= PROVIDED MATERIAL =
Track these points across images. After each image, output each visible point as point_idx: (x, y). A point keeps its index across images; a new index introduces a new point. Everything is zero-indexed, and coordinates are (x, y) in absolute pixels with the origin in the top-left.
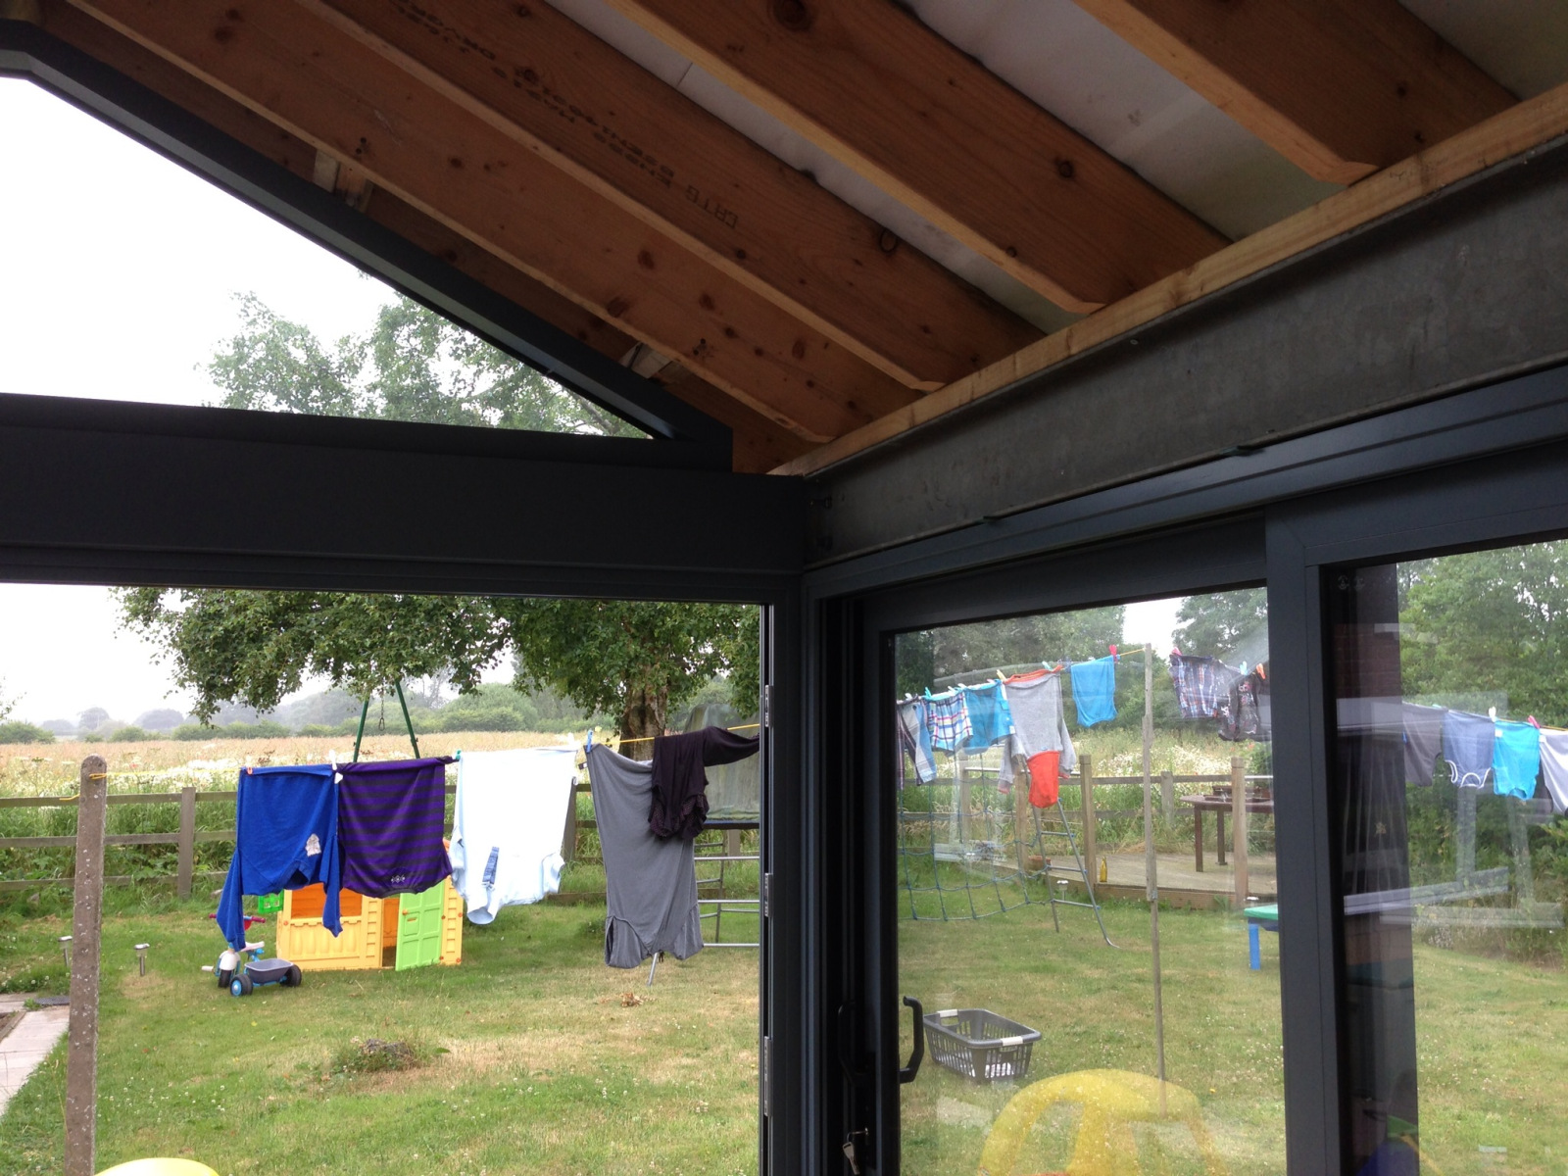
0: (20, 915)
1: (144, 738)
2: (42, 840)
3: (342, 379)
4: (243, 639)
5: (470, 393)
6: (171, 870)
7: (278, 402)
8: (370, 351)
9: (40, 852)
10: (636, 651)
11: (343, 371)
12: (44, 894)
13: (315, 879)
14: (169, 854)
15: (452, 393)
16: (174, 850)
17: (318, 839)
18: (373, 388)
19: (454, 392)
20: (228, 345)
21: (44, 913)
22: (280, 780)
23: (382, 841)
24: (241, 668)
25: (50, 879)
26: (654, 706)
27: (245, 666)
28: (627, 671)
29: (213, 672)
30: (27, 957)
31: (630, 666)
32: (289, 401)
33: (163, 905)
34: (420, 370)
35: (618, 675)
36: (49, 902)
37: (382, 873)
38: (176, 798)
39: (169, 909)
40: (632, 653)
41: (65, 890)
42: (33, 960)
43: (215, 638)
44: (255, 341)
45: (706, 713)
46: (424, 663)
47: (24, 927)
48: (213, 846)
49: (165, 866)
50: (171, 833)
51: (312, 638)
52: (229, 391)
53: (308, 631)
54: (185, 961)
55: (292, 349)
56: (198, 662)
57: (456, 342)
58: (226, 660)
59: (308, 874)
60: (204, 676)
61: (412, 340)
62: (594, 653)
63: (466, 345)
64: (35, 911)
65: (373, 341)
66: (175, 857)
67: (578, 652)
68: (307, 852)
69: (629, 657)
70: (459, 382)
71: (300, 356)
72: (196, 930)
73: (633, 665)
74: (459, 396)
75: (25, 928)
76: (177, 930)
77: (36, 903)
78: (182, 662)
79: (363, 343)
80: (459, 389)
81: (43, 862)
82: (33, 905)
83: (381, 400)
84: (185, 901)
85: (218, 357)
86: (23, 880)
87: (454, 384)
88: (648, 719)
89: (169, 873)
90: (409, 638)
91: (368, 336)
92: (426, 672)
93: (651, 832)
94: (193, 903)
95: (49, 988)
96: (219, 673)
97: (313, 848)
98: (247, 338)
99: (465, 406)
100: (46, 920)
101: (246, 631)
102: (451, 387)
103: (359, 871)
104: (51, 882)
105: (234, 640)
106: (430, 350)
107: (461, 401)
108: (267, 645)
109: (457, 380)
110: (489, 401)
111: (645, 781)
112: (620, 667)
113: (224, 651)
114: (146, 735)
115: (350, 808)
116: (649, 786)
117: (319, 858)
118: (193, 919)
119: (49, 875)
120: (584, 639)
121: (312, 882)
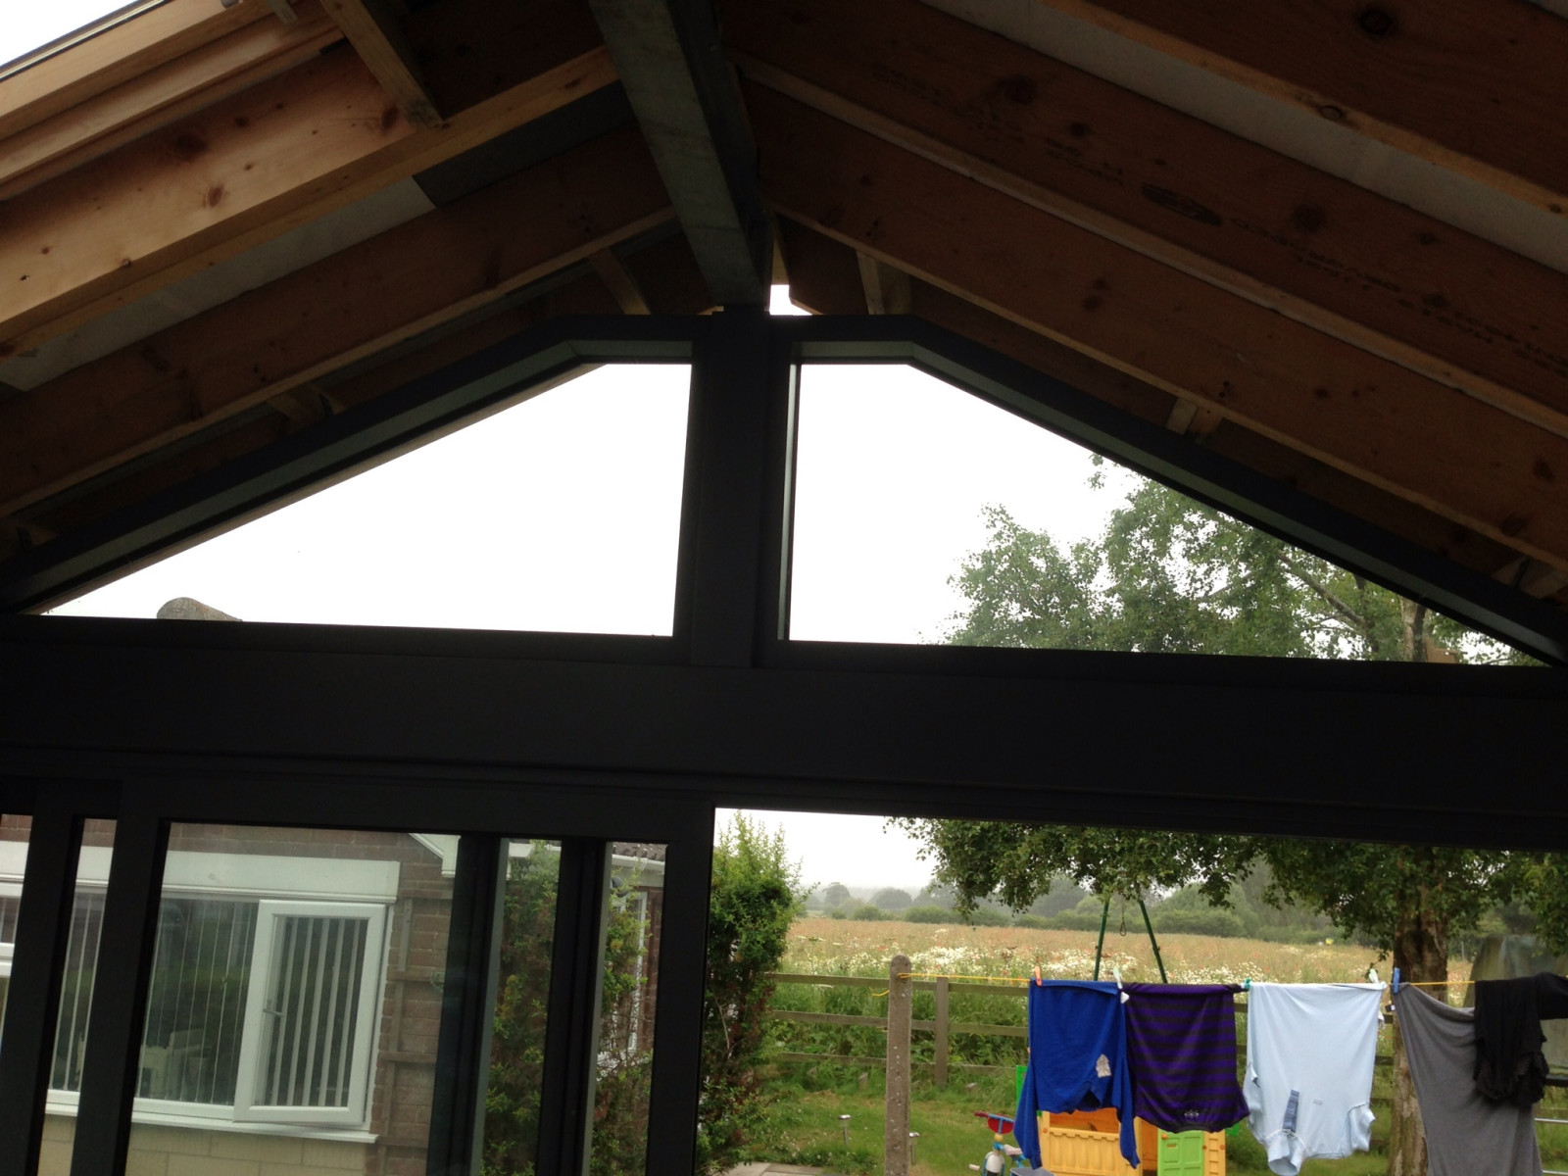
0: (801, 1087)
1: (881, 918)
2: (819, 1016)
3: (1080, 585)
4: (997, 839)
5: (1207, 592)
6: (928, 1057)
7: (1022, 610)
8: (1103, 556)
9: (816, 1028)
10: (1411, 869)
11: (1081, 577)
12: (821, 1068)
13: (1107, 1103)
14: (926, 1041)
15: (1188, 594)
16: (929, 1037)
17: (1107, 1061)
18: (1110, 593)
19: (1191, 592)
20: (978, 559)
21: (822, 1087)
22: (1068, 995)
23: (1173, 1070)
24: (998, 867)
25: (825, 1054)
26: (1432, 931)
27: (1001, 866)
28: (1402, 891)
29: (971, 869)
30: (812, 1131)
31: (1405, 886)
32: (1032, 609)
33: (923, 1092)
34: (1157, 573)
35: (1391, 896)
36: (825, 1077)
37: (1175, 1105)
38: (930, 986)
39: (929, 1098)
40: (1407, 872)
41: (839, 1066)
42: (816, 1134)
43: (973, 836)
44: (1000, 553)
45: (1503, 946)
46: (1175, 872)
47: (806, 1099)
48: (964, 1038)
49: (923, 1052)
50: (926, 1020)
51: (1062, 840)
52: (977, 602)
53: (1058, 833)
54: (950, 1154)
55: (1033, 559)
56: (958, 859)
57: (1189, 541)
58: (983, 858)
59: (1100, 1097)
60: (964, 873)
61: (1145, 543)
62: (1362, 870)
63: (1199, 544)
64: (814, 1084)
65: (1106, 546)
66: (931, 1045)
67: (1342, 867)
68: (1097, 1072)
69: (1403, 875)
70: (1196, 582)
71: (1040, 564)
72: (956, 1124)
73: (1408, 884)
74: (1196, 596)
75: (808, 1100)
76: (938, 1120)
77: (815, 1076)
78: (944, 858)
79: (1097, 548)
80: (1196, 589)
81: (819, 1036)
82: (811, 1078)
83: (1119, 604)
84: (942, 1091)
85: (968, 570)
86: (802, 1053)
87: (1190, 584)
88: (1425, 947)
89: (927, 1060)
90: (1158, 844)
91: (1101, 542)
92: (1177, 881)
93: (1477, 1093)
94: (950, 1094)
95: (832, 1165)
96: (977, 871)
97: (1103, 1070)
98: (994, 552)
99: (1202, 606)
100: (823, 1094)
101: (1001, 831)
102: (1188, 587)
103: (1150, 1099)
104: (826, 1058)
105: (989, 840)
106: (1162, 550)
107: (1199, 600)
108: (1020, 846)
109: (1194, 580)
110: (1228, 600)
111: (1465, 1031)
112: (1393, 886)
113: (980, 850)
114: (882, 914)
115: (1138, 1031)
116: (1471, 1038)
117: (1110, 1081)
118: (951, 1110)
119: (825, 1051)
120: (1348, 853)
121: (1104, 1106)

= TASK DETAILS =
Rewrite all of the rows above, changing "top-left" to "upper-left" and leaving everything else as it is. Omit the pictures from your answer.

= EXERCISE SOLUTION =
Track these points across images. After each image, output each visible point as point_idx: (x, y). A point keeps its index across images; a new index introduces a new point. Everything is zero-indexed, and coordinates are (x, y) in absolute pixels with the origin in the upper-left.
0: (20, 915)
1: (144, 738)
2: (42, 840)
3: (342, 379)
4: (243, 639)
5: (470, 393)
6: (171, 870)
7: (278, 402)
8: (370, 351)
9: (40, 852)
10: (636, 651)
11: (343, 371)
12: (44, 894)
13: (315, 879)
14: (169, 854)
15: (452, 393)
16: (174, 850)
17: (318, 839)
18: (373, 388)
19: (454, 392)
20: (228, 345)
21: (44, 913)
22: (280, 780)
23: (382, 841)
24: (241, 668)
25: (50, 879)
26: (654, 706)
27: (245, 666)
28: (627, 671)
29: (213, 672)
30: (27, 957)
31: (630, 666)
32: (289, 401)
33: (163, 905)
34: (420, 370)
35: (618, 675)
36: (49, 902)
37: (382, 873)
38: (176, 798)
39: (169, 909)
40: (632, 653)
41: (65, 890)
42: (33, 960)
43: (215, 638)
44: (255, 341)
45: (706, 713)
46: (424, 663)
47: (24, 927)
48: (213, 846)
49: (165, 866)
50: (171, 833)
51: (312, 638)
52: (229, 391)
53: (308, 631)
54: (185, 961)
55: (292, 349)
56: (198, 662)
57: (456, 342)
58: (226, 660)
59: (308, 874)
60: (204, 676)
61: (412, 340)
62: (594, 653)
63: (466, 345)
64: (35, 911)
65: (373, 341)
66: (175, 857)
67: (578, 652)
68: (307, 852)
69: (629, 657)
70: (459, 382)
71: (300, 356)
72: (196, 930)
73: (633, 665)
74: (459, 396)
75: (25, 928)
76: (177, 930)
77: (36, 903)
78: (182, 662)
79: (363, 343)
80: (459, 389)
81: (43, 862)
82: (33, 905)
83: (381, 400)
84: (185, 901)
85: (218, 357)
86: (23, 880)
87: (454, 384)
88: (648, 719)
89: (169, 873)
90: (409, 638)
91: (368, 336)
92: (426, 672)
93: (651, 832)
94: (193, 903)
95: (49, 988)
96: (219, 673)
97: (313, 848)
98: (247, 338)
99: (465, 406)
100: (46, 920)
101: (246, 631)
102: (451, 387)
103: (359, 871)
104: (51, 882)
105: (234, 640)
106: (430, 350)
107: (461, 401)
108: (267, 645)
109: (457, 380)
110: (489, 401)
111: (645, 781)
112: (620, 667)
113: (224, 651)
114: (146, 735)
115: (350, 808)
116: (649, 786)
117: (319, 858)
118: (193, 919)
119: (49, 875)
120: (584, 639)
121: (312, 882)
0: (801, 1087)
1: (881, 918)
2: (819, 1016)
3: (1080, 585)
4: (997, 839)
5: (1207, 592)
6: (928, 1057)
7: (1022, 610)
8: (1103, 556)
9: (816, 1028)
10: (1411, 869)
11: (1081, 577)
12: (821, 1068)
13: (1107, 1103)
14: (926, 1041)
15: (1188, 594)
16: (929, 1037)
17: (1107, 1061)
18: (1110, 593)
19: (1191, 592)
20: (978, 559)
21: (822, 1087)
22: (1068, 995)
23: (1173, 1070)
24: (998, 867)
25: (825, 1054)
26: (1432, 931)
27: (1001, 866)
28: (1402, 891)
29: (971, 869)
30: (812, 1131)
31: (1405, 886)
32: (1032, 609)
33: (923, 1092)
34: (1157, 573)
35: (1391, 896)
36: (825, 1077)
37: (1175, 1105)
38: (930, 986)
39: (929, 1098)
40: (1407, 872)
41: (839, 1066)
42: (816, 1134)
43: (973, 836)
44: (1000, 553)
45: (1503, 946)
46: (1175, 872)
47: (806, 1099)
48: (964, 1038)
49: (923, 1052)
50: (926, 1020)
51: (1062, 840)
52: (977, 602)
53: (1058, 833)
54: (950, 1154)
55: (1033, 559)
56: (958, 859)
57: (1189, 541)
58: (983, 858)
59: (1100, 1097)
60: (964, 873)
61: (1145, 543)
62: (1362, 870)
63: (1199, 544)
64: (814, 1084)
65: (1106, 546)
66: (931, 1045)
67: (1342, 867)
68: (1097, 1072)
69: (1403, 875)
70: (1196, 582)
71: (1040, 564)
72: (956, 1124)
73: (1408, 884)
74: (1196, 596)
75: (808, 1100)
76: (938, 1120)
77: (815, 1076)
78: (944, 858)
79: (1097, 548)
80: (1196, 589)
81: (819, 1036)
82: (811, 1078)
83: (1119, 604)
84: (942, 1091)
85: (968, 570)
86: (802, 1053)
87: (1190, 584)
88: (1425, 947)
89: (927, 1060)
90: (1158, 844)
91: (1101, 542)
92: (1177, 881)
93: (1477, 1093)
94: (950, 1094)
95: (832, 1165)
96: (977, 871)
97: (1103, 1070)
98: (994, 552)
99: (1202, 606)
100: (823, 1094)
101: (1001, 831)
102: (1188, 587)
103: (1150, 1099)
104: (826, 1058)
105: (989, 840)
106: (1162, 550)
107: (1199, 600)
108: (1020, 846)
109: (1194, 580)
110: (1228, 600)
111: (1465, 1031)
112: (1393, 886)
113: (980, 850)
114: (882, 914)
115: (1138, 1031)
116: (1471, 1038)
117: (1110, 1081)
118: (951, 1110)
119: (825, 1051)
120: (1348, 853)
121: (1104, 1106)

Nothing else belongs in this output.